While subsistence farmers such as Crofters and Commoners may have long gone from the British Countryside, the economic arguments that lead to nature being discarded in as equally callous a manner have not.
Have we come so far, in the intervening 200 years?
Surely crofters haven’t gone from the British countryside – at least for as long as Scotland chooses to remain British – assuming we’re talking political rather than physical geography? See http://www.crofting.org and http://www.crofting.scotland.gov.uk? But I’d agree that commoners in England & Wales are rarely subsistance farmers these days, nor tenants-in-common in England, Northern Ireland or Wales, I guess, compared with 200 years ago, all of us in the UK are no longer directly dependent on working the land ourselves for our very survival, which should secure for us the luxury to take a less utilitarian view of it, but actually means we have no need to take any account of it at all in the course of our day-today lives – which may be partly why we are where we are?
Thanks Dave. I would imagine that the Scottish Crofters of today are not subsistence farmers in the way that they were 200 years ago. But I am happy to be over-ruled.
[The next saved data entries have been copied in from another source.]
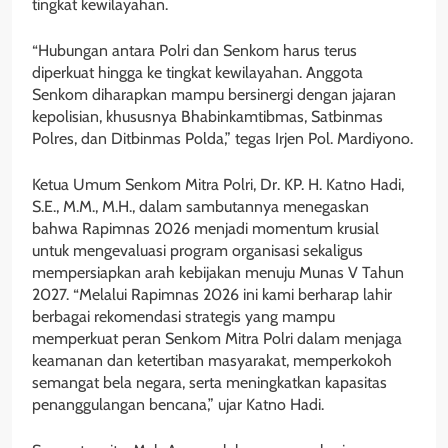
tingkat kewilayahan.
“Hubungan antara Polri dan Senkom harus terus
diperkuat hingga ke tingkat kewilayahan. Anggota
Senkom diharapkan mampu bersinergi dengan jajaran
kepolisian, khususnya Bhabinkamtibmas, Satbinmas
Polres, dan Ditbinmas Polda,” tegas Irjen Pol. Mardiyono.
Ketua Umum Senkom Mitra Polri, Dr. KP. H. Katno Hadi,
S.E., M.M., M.H., dalam sambutannya menegaskan
bahwa Rapimnas 2026 menjadi momentum krusial
untuk mengevaluasi program organisasi sekaligus
mempersiapkan arah kebijakan menuju Munas V Tahun
2027. “Melalui Rapimnas 2026 ini kami berharap lahir
berbagai rekomendasi strategis yang mampu
memperkuat peran Senkom Mitra Polri dalam menjaga
keamanan dan ketertiban masyarakat, memperkokoh
semangat bela negara, serta meningkatkan kapasitas
penanggulangan bencana,” ujar Katno Hadi.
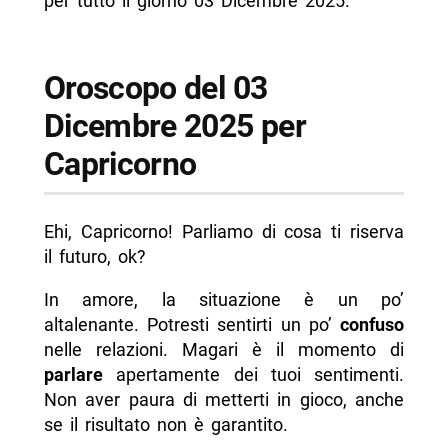
per tutto il giorno 03 Dicembre 2025.
Oroscopo del 03
Dicembre 2025 per
Capricorno
Ehi, Capricorno! Parliamo di cosa ti riserva
il futuro, ok?
In amore, la situazione è un po’
altalenante. Potresti sentirti un po’
confuso
nelle relazioni. Magari è il momento di
parlare
apertamente dei tuoi sentimenti.
Non aver paura di metterti in gioco, anche
se il risultato non è garantito.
Not susbsistence farmers, in the sense they would likely starve without their tenancy, Miles. However, either;
“Crofting is a unique social system that stems from the Highland clearances, in which small-scale food production and care of the environment plays a unifying role. Although crofting refers to the principle of living on and working a small agricultural holding, crofters usually also have other occupations contributing to their livelihoods and the rural economy (historically crofts were deliberately kept below self-sufficiency by landlords in order to oblige tenants into tied labour). In short crofting is a way-of-life that is intrinsically linked to the land.
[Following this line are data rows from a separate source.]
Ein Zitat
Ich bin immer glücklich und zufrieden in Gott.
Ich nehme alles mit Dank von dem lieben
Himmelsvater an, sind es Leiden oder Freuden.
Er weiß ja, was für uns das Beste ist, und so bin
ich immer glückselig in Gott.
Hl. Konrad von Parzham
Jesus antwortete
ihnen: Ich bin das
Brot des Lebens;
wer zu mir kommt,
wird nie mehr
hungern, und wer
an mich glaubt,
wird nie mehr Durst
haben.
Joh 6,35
“Crofting also plays an important part in shaping the landscape, enhancing the natural environment, the cultural heritage and social economy of the Highlands and Islands of Scotland. It sustains marginal and fragile rural populations and encourages the unique bond between people and the land.
“The varied landscape created by individual crofts and the extensive practices in crofting have supported a wide variety of wildlife habitats and assisted in the retention of endangered native wildlife species.”
or the Crofters’ Federation is just “keen to be seen to be green” for other reasons. I await enlightenment too if there’s anyone out their who has first-hand knowledge.